Minister for Agriculture and Waterways
- In office 24 December 2022 – 12 June 2025
- Prime Minister: Sitiveni Rabuka

Member of the Fijian Parliament for PA List
- In office 14 December 2022 – 12 June 2025
- Succeeded by: Inosi Kuridrani

Personal details
- Born: 1967 or 1968 Vanua Vatu, Fiji
- Died: 12 June 2025 (aged 57)
- Party: People's Alliance

= Vatimi Rayalu =

Fijian politician (1967/1968–2025)

Vatimi Tidara Tuinasakea Kaunitawake Rayalu (1967 or 1968 — 12 June 2025) was a Fijian politician, and Cabinet Minister.
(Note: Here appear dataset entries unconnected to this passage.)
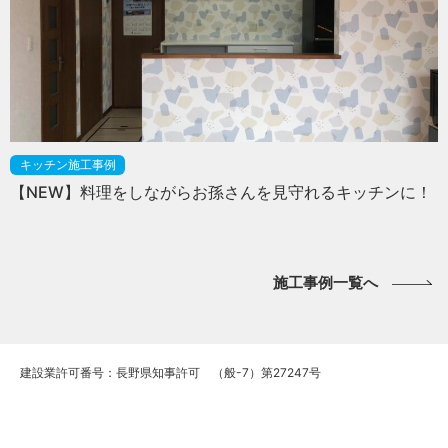
キッチン施工事例
【NEW】料理をしながらお孫さんを見守れるキッチンに！
施工事例一覧へ
建設業許可番号：長野県知事許可 （般-7）第27247号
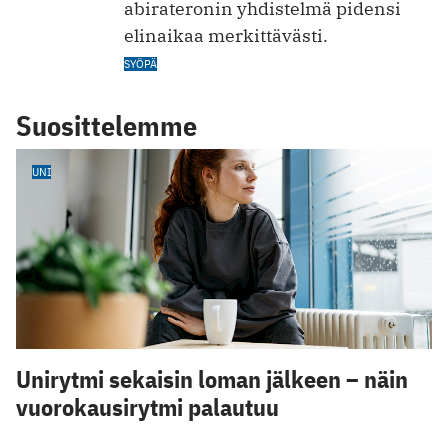
abirateronin yhdistelmä pidensi
elinaikaa merkittävästi.
SYÖPÄ
Suosittelemme
UNI
Unirytmi sekaisin loman jälkeen – näin
vuorokausirytmi palautuu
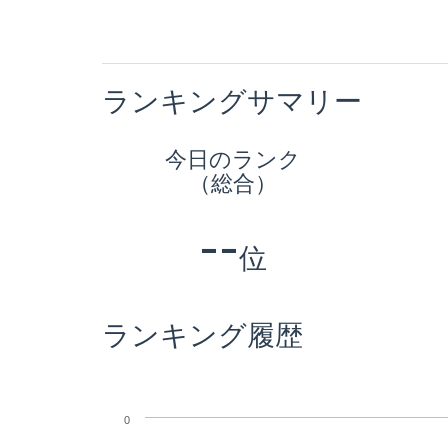
ランキングサマリー
今日のランク
（総合）
--
位
ランキング履歴
0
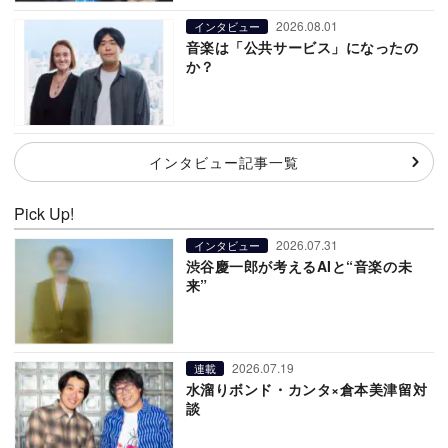
2026.08.01
インタビュー
音楽は「公共サービス」になったの
か？
インタビュー記事一覧
Pick Up!
2026.07.31
インタビュー
渋谷慶一郎が考えるAIと“音楽の未
来”
2026.07.19
連載
水溜りボンド・カンタ×倉本美津留対
談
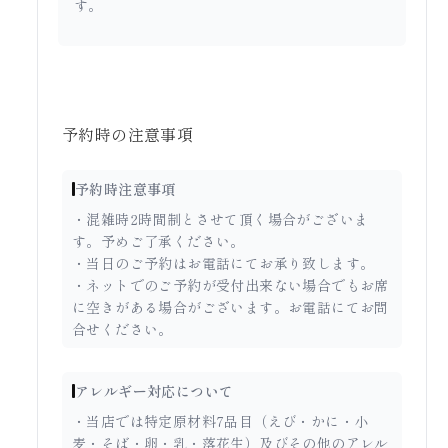
す。
予約時の注意事項
予約時注意事項
・混雑時2時間制とさせて頂く場合がございま
す。予めご了承ください。
・当日のご予約はお電話にてお承り致します。
・ネットでのご予約が受付出来ない場合でもお席
に空きがある場合がございます。お電話にてお問
合せください。
アレルギー対応について
・当店では特定原材料7品目（えび・かに・小
麦・そば・卵・乳・落花生）及びその他のアレル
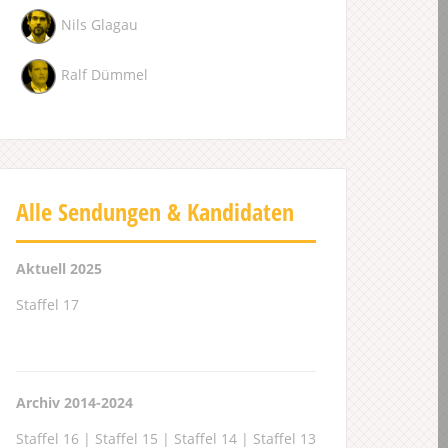
Nils Glagau
Ralf Dümmel
Alle Sendungen & Kandidaten
Aktuell 2025
Staffel 17
Archiv 2014-2024
Staffel 16
|
Staffel 15
|
Staffel 14
|
Staffel 13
He was a member of the People's Alliance.

==Life and career==
Rayalu was from Vanua Vatu in the Lau Islands. He was educated at Queen Victoria School and the University of the South Pacific. He worked as a civil servant for the Ministry of Agriculture, rising to the position of Deputy Permanent Secretary.

He contested the 2022 Fijian general election as a PA candidate and was elected with 2072 votes. On 24 December 2022 he was appointed Minister for Agriculture and Waterways in the coalition government of Sitiveni Rabuka.

Rayalu died on 12 June 2025, at the age of 57.